Within eight turbulent months in 1974 Gerald Ford went from the United
States House of Representatives, where he was the minority leader, to
the White House as the country’s first and only unelected president. His
unprecedented rise to power, after Richard Nixon’s equally
unprecedented fall, has garnered the lion’s share of scholarly attention
devoted to America’s thirty-eighth president. But Gerald Ford’s
(1913–2006) life and career in and out of Washington spanned nearly the
entire twentieth century. Ambition, Pragmatism, and Party captures for the first time the full scope of Ford’s long and remarkable political life.
The
man who emerges from these pages is keenly ambitious, determined to
climb the political ladder in Washington, and loyal to his party but not
a political ideologue.

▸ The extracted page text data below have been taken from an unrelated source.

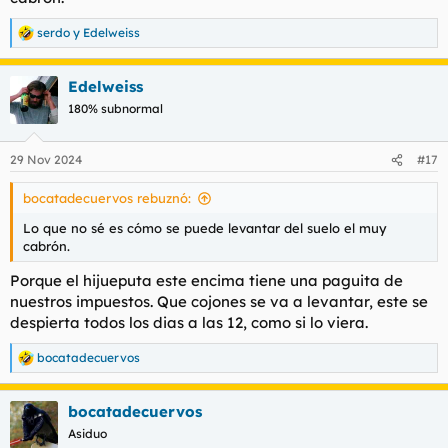
serdo
y
Edelweiss
R
e
a
Edelweiss
c
c
180% subnormal
i
o
n
29 Nov 2024
#17
e
s
bocatadecuervos rebuznó:
:
Lo que no sé es cómo se puede levantar del suelo el muy
cabrón.
Porque el hijueputa este encima tiene una paguita de
nuestros impuestos. Que cojones se va a levantar, este se
despierta todos los dias a las 12, como si lo viera.
bocatadecuervos
R
e
a
bocatadecuervos
c
c
Asiduo
i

Drawing on interviews with family and
congressional and administrative officials, presidential historian Scott
Kaufman traces Ford’s path from a Depression-era childhood through
service in World War II to entry into Congress shortly after the Cold
War began. He delves deeply into the workings of Congress and
legislative-executive relations, offering insight into Ford’s role as
the House minority leader in a time of conservative insurgency in the
Republican Party.
Kaufman’s account of the Ford presidency
provides a new perspective on how human rights figured in the making of
U.S. foreign policy in the Cold War era, and how environmental issues
figured in the making of domestic policy. It also presents a close look
at the 1976 presidential election—emphasizing the significance of image
in that contest—and extensive coverage of Ford’s post-presidency. In
sum, Ambition, Pragmatism, and Party is the most comprehensive
political biography of Gerald Ford and will become the definitive
resource on the thirty-eighth president of the United States.